Sunday, September 15, 2019

Anna Chronistic terms


I am a freelancer. This term is almost universally understood, even in languages other than English.  Yet, at the same term, the word refers to a no longer existing profession wiped out by changes in technology.  Specifically, in Europe for some three hundred years, through the 17th century, more or less, a group of men that were armed and skilled in fighting with a lance wandered around Europe searching for paying clients and generally found them.  The mass production of simple powder weapons that took much less strength and training to master ended the value of their services.  Still, any person not receiving a salary that is searching physical or virtual space for paying clients is a freelancer, not matter which service s/he is offering.

Changes in written communication technology have also bypassed some vocabulary.  For example, if a person is penciled in to work on a given day, the chance that the name is written in pencil is small.  Today, computer technology is our book and keyboards are pencils. Likewise, it is common practice with emails to cc a person or persons if they should be informed of its content.  Curiously, carbon copies, made by putting a carbon sheet between sheets of paper in typewriters have gone the way of those typewriters, i.e. disappeared except as a quaint period piece. Still, we cc in emails.

The revolution in long distance communication has also left behind victims.  While we still refer to the process of starting a telephone conversation as dialing, people actually press buttons today. In fact, most of those under the age of 40 have no idea what to do with a real dial telephone.  In the world of banking, money using wire transfers, which were once upon a time notices by telegraph or similar direct line means.  In 2019, modern and even not so modern banks use the Internet htlml messages to communicate money transfers. Yet, they are still “wired” in language.
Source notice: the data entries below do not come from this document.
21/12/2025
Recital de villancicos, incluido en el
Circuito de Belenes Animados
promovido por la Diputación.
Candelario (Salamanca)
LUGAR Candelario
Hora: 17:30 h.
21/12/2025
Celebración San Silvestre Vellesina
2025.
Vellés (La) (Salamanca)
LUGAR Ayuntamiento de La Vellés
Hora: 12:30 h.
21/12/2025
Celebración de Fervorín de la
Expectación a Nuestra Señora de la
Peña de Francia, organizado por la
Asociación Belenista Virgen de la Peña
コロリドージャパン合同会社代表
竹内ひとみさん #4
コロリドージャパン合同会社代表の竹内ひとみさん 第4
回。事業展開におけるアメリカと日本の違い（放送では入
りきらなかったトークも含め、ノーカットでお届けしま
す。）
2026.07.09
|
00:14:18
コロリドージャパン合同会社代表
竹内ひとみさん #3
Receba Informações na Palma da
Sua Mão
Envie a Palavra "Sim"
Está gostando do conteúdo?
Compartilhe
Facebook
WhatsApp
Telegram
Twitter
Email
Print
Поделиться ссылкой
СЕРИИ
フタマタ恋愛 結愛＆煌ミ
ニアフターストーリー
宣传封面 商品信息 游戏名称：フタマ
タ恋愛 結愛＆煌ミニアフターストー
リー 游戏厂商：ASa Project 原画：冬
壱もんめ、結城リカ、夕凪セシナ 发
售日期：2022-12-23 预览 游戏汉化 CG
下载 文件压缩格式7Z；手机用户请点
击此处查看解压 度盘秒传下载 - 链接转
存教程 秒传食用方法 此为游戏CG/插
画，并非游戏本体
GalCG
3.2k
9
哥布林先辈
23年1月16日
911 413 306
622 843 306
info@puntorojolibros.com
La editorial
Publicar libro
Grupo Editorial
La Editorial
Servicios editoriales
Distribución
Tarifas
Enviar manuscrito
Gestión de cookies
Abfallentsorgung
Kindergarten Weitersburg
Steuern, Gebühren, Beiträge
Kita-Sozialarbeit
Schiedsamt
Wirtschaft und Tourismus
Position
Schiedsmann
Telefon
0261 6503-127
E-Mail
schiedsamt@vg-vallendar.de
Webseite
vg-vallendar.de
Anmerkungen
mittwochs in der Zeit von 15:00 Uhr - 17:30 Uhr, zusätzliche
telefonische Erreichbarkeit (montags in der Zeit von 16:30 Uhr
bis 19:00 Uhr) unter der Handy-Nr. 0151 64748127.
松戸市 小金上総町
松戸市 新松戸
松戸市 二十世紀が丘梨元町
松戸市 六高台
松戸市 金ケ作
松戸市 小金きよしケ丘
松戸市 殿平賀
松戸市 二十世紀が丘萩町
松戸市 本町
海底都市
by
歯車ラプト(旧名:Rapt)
In terms of the order of matters, language is also lagging a bit behind reality. It is unwise to put the cart before the horse for obvious reasons, but except on Aran Island in Ireland and few isolated places, people travel by car and motorcycle, not horse and carriage.  Likewise, a person jumping the gun leaves too quickly.  Yet, at all track events I have seen in the past few years, the started is an electronic beep, not a person firing a gun.  Still, the expression remains.

You could conclude, to paraphrase Tolstoy in Anna Karenina, that all long-lasting expressions are alike: they transfer the meaning and moment of the term, even if that term is no longer in the moment, unlike most short-lived slang, which fails to get anchored in the language for many different reasons. These outdated but ever effective terms have the horsepower, strength, to retain their places in our thoughts.